От ледяного холода не спасали даже жаровни, установленные на пересечениях коридоров, потому что сквозняки сразу уносили тепло.

Теперь Анжелика понимала, отчего бедняки испытывают ужас перед больницей.

Разве это не преддверие царства смерти?

Разве можно выжить, если повсюду болезни и грязь, если выздоравливающие лежат вперемешку с заразными больными, а хирурги оперируют на грязных столах теми же самыми лезвиями, которыми несколько часов назад брили бороды клиентам в своих цирюльнях?

Близился рассвет. Колокола созывали прихожан на мессу. Анжелика вспомнила о тех, кто умер в Отель-Дьё: в этот утренний час монахини кладут их трупы в ряд перед воротами больницы, вскоре приедет телега и отвезет тела на кладбище Невинных. Может быть, луч зимнего солнца скользнет по готическому фасаду старинного здания больницы, но завернутых в саваны умерших он не оживит.
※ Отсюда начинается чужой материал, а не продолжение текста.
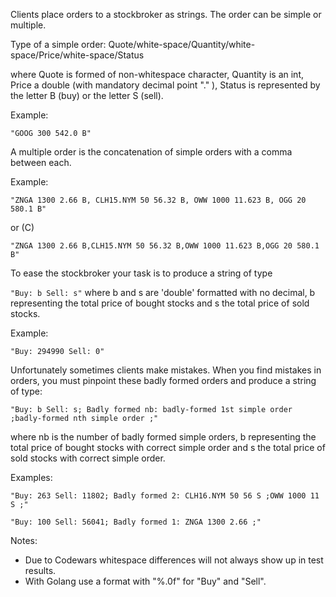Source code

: Clients place orders to a stockbroker as strings. The order can be simple or multiple.
  
  Type of a simple order: Quote/white-space/Quantity/white-space/Price/white-space/Status
  
  where Quote is formed of non-whitespace character, 
  Quantity is an int, 
  Price a double (with mandatory decimal point "." ), 
  Status is represented by the letter B (buy) or the letter S (sell).
  
  Example: 
  
  `"GOOG 300 542.0 B"`
  
  A multiple order is the concatenation of simple orders with a comma between each.
  
  Example: 
  
  `"ZNGA 1300 2.66 B, CLH15.NYM 50 56.32 B, OWW 1000 11.623 B, OGG 20 580.1 B"`
  
  or (C)
  
  `"ZNGA 1300 2.66 B,CLH15.NYM 50 56.32 B,OWW 1000 11.623 B,OGG 20 580.1 B"`
  
  To ease the stockbroker your task is to produce a string of type
  
`"Buy: b Sell: s"`
  where b and s are 'double' 
  formatted with no decimal, b representing the total price of bought stocks and s the total price of sold stocks.
  
  Example: 
  
  `"Buy: 294990 Sell: 0"`
  
  Unfortunately sometimes clients make mistakes. When you find mistakes in orders, you must pinpoint these badly formed orders
  and produce a string of type:
  
  `"Buy: b Sell: s; Badly formed nb: badly-formed 1st simple order ;badly-formed nth simple order ;"`
  
  where nb is the number of badly formed simple orders, b representing the total price of bought stocks
  with correct simple order and s the total price of sold stocks with correct simple order.
  
  Examples: 
  
  `"Buy: 263 Sell: 11802; Badly formed 2: CLH16.NYM 50 56 S ;OWW 1000 11 S ;"`
  
  `"Buy: 100 Sell: 56041; Badly formed 1: ZNGA 1300 2.66 ;"`
  
  Notes:
  - Due to Codewars whitespace differences will not always show up in test results.
  - With Golang use a format with "%.0f" for "Buy" and "Sell".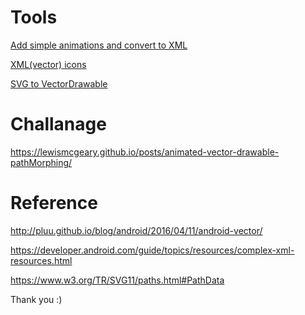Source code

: # Tools
<a href="https://romannurik.github.io/AndroidIconAnimator/">Add simple animations and convert to XML</a>

<a href="https://developer.android.com/studio/write/vector-asset-studio.html#running">XML(vector) icons</a>

<a href="http://inloop.github.io/svg2android/">SVG to VectorDrawable</a>

# Challanage
https://lewismcgeary.github.io/posts/animated-vector-drawable-pathMorphing/

# Reference
http://pluu.github.io/blog/android/2016/04/11/android-vector/

https://developer.android.com/guide/topics/resources/complex-xml-resources.html

https://www.w3.org/TR/SVG11/paths.html#PathData

Thank you :)
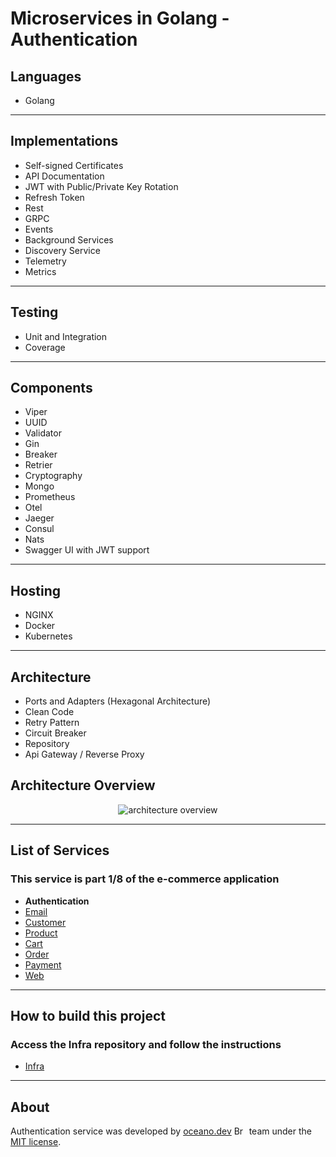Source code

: # **Microservices in Golang - Authentication**

## Languages

- Golang

---

## Implementations

- Self-signed Certificates
- API Documentation
- JWT with Public/Private Key Rotation
- Refresh Token
- Rest
- GRPC
- Events
- Background Services
- Discovery Service
- Telemetry
- Metrics

---

## Testing

- Unit and Integration
- Coverage

---

## Components

- Viper
- UUID
- Validator
- Gin
- Breaker
- Retrier
- Cryptography
- Mongo
- Prometheus
- Otel
- Jaeger
- Consul
- Nats
- Swagger UI with JWT support

---

## Hosting

- NGINX
- Docker
- Kubernetes

---

## Architecture

- Ports and Adapters (Hexagonal Architecture)
- Clean Code
- Retry Pattern
- Circuit Breaker
- Repository
- Api Gateway / Reverse Proxy

###

## Architecture Overview

<p align="center">
    <img alt="architecture overview" src="https://github.com/JohnSalazar/microservices-go-authentication/assets/16736914/c4c0aac9-8e2c-4d69-993e-fe72218ee75d" />
</p>

---

## List of Services

### This service is part 1/8 of the e-commerce application

- **Authentication**
- [Email](https://github.com/JohnSalazar/microservices-go-email)
- [Customer](https://github.com/JohnSalazar/microservices-go-customer)
- [Product](https://github.com/JohnSalazar/microservices-go-product)
- [Cart](https://github.com/JohnSalazar/microservices-go-cart)
- [Order](https://github.com/JohnSalazar/microservices-go-order)
- [Payment](https://github.com/JohnSalazar/microservices-go-payment)
- [Web](https://github.com/JohnSalazar/microservices-go-web)

---

## How to build this project

### Access the Infra repository and follow the instructions

- [Infra](https://github.com/JohnSalazar/microservices-go-infra)

---

## About

Authentication service was developed by [oceano.dev](https://oceano.dev/) <img alt="Brasil" src="https://github.com/JohnSalazar/microservices-go-authentication/assets/16736914/3ecb04fb-b2ce-4e8b-b492-99c5c5c4b317" width="20" height="14" /> team under the [MIT license](LICENSE).
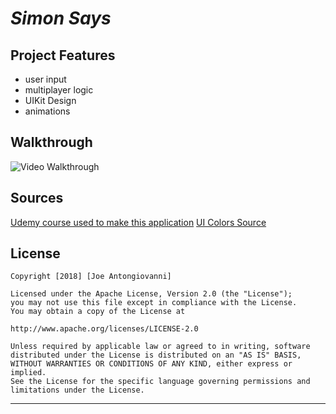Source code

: # *Simon Says*

## Project Features 

 - user input
 - multiplayer logic
 - UIKit Design   
 - animations
 
  ## Walkthrough
 
 <img src= 'https://i.imgur.com/XRTVD0l.mp4' title='Video Walkthrough' width='' alt='Video Walkthrough' />
 
 ## Sources 
 
 [Udemy course used to make this application](https://www.udemy.com/angry-birds-crossy-road-game-development-swift-4-spritekit-scenekit/)
 [UI Colors Source](flatuicolors.com)
 
 
## License

    Copyright [2018] [Joe Antongiovanni]

    Licensed under the Apache License, Version 2.0 (the "License");
    you may not use this file except in compliance with the License.
    You may obtain a copy of the License at

    http://www.apache.org/licenses/LICENSE-2.0

    Unless required by applicable law or agreed to in writing, software
    distributed under the License is distributed on an "AS IS" BASIS,
    WITHOUT WARRANTIES OR CONDITIONS OF ANY KIND, either express or implied.
    See the License for the specific language governing permissions and
    limitations under the License.

---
На острове посреди Сены, снабжавшей Париж водой и в то же время служившей для стока нечистот, Отель-Дьё, окутанный речным туманом, напоминал идущий навстречу заре корабль с проклятым грузом на борту.

Чья-то рука отдернула полог кровати. Два санитара в грязных холщовых рубахах оглядели трех женщин на убогой кровати, подхватили лежавшую с края — ту самую, что страдала от кровотечения, и бросили ее на носилки. Анжелика увидела, что несчастная мертва. На носилках уже лежал трупик младенца.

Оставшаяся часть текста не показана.